GOAL OF THE EXERCISE:
Condense the paragraph that starts "Say my tank has a tap on it" in the watts and watt-hours explanation below into a short bulleted list that keeps its main facts.

Anonymous 0 Comments

I’ve got a 1000W microwave here – that means when it’s on, it’ll use 1000W – a kilowatt – to heat up beans. If I leave it on for an hour, it will have used 1 kilowatt-hour, and created some very burnt and possibly on fire beans. **Watts measure how much energy something uses, and watt-hours is how long it uses that energy for.** The k/ kilo part is a short way of saying 1000.

Anonymous 0 Comments

Watt is a unit of power. It’s defined as joules per second, where joules is a unit of energy. Basically, it’s the speed of energy transfer.

Watt hour basically means “if i’m transferring at *x* watts, how much energy was used in an hour”. It’s like saying MPH hour: “if I’m traveling at *x* mph, how far did I travel in an hour”. So, watt hours is just another unit of energy, just like joules.

Anonymous 0 Comments

Say I had a tank of water. If I wanted to tell you how much water my tank holds, I would give you some number in volumetric units, like “10 liters”.

Say my tank has a tap on it, where I can open the tap and let water stream out. How long does it take to empty my tank? Let’s say it takes ten seconds. So the tap on my tank allows 10 liters of water to pass through it in 10 seconds. 10 liters per 10 seconds. Or, if you simplify the fraction, 1 liter per second. That’s the “flow rate”.

We have similar concepts with energy. If I have a battery (an “energy tank”, so to speak), I can tell you how much energy it can hold. I would probably do this using a unit called the “joule”.

If I hooked up my battery to a light bulb, and lit up that light bulb until my battery went dead, then measured how long it took for the battery to be fully “drained out” (it wouldn’t actually behave like this in real life, but let’s just pretend conditions were ideal), you could calculate the energy’s “flow rate”, just like we did with the water. You can measure that in “joules per second”. This unit actually has its own special name, a “watt”.

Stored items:
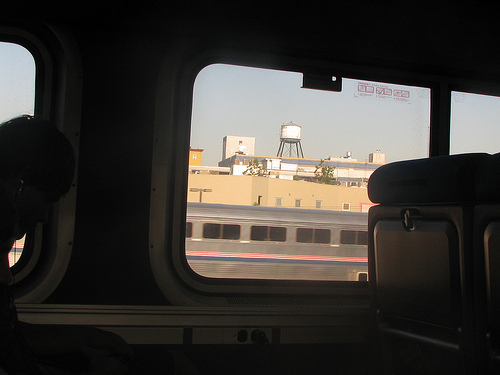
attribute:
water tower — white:
[273, 123, 309, 150]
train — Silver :
[189, 200, 369, 257]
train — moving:
[92, 6, 472, 59]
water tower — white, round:
[276, 118, 307, 156]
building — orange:
[270, 180, 354, 200]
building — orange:
[211, 179, 246, 198]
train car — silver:
[196, 210, 359, 223]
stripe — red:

SOLUTION TO THIS TASK:
- Opening the tank's tap lets water stream out.
- The tank empties in ten seconds.
- That means 10 liters pass through the tap in 10 seconds, which simplifies to 1 liter per second.
- This figure is the "flow rate."